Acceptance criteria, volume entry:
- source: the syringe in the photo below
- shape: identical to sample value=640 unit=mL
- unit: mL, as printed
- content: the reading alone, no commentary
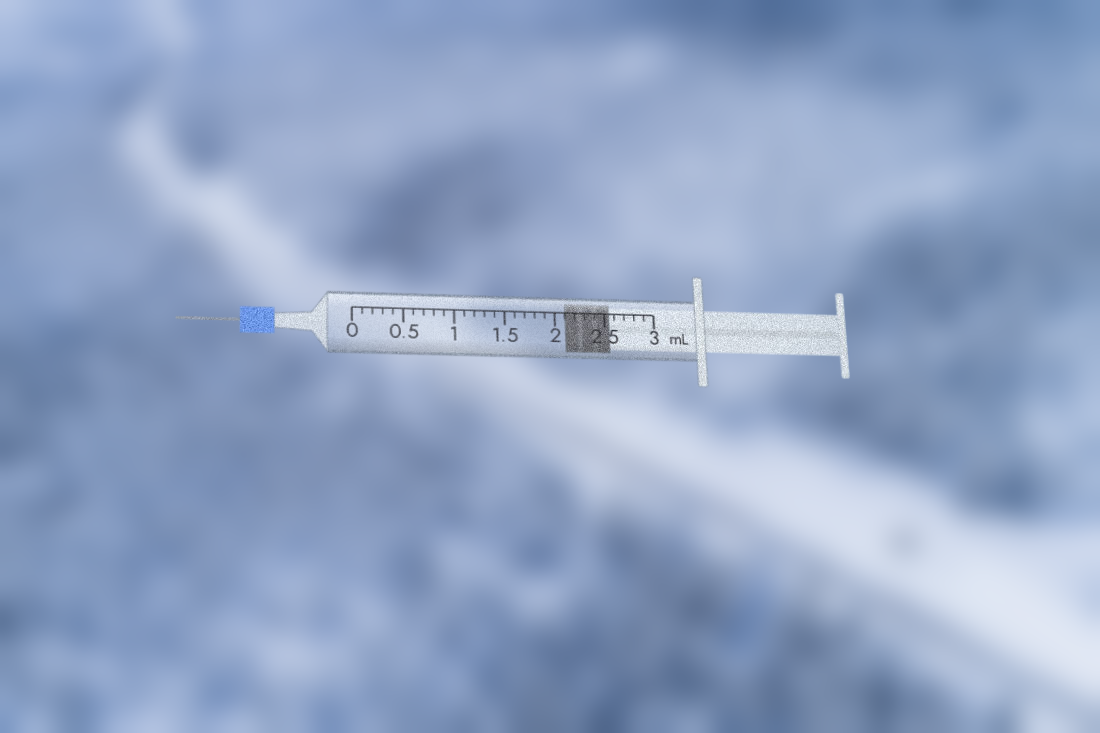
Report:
════
- **What to do**
Recast the listing above as a Markdown table with the columns "No." and "Text": number each row and put one line of the listing in it. Skip blank lines and leave the pictures out of the table.

- **Solution to this task**
| No. | Text |
|---|---|
| 1 | Acceptance criteria, volume entry: |
| 2 | - source: the syringe in the photo below |
| 3 | - shape: identical to sample value=640 unit=mL |
| 4 | - unit: mL, as printed |
| 5 | - content: the reading alone, no commentary |
| 6 | Report: |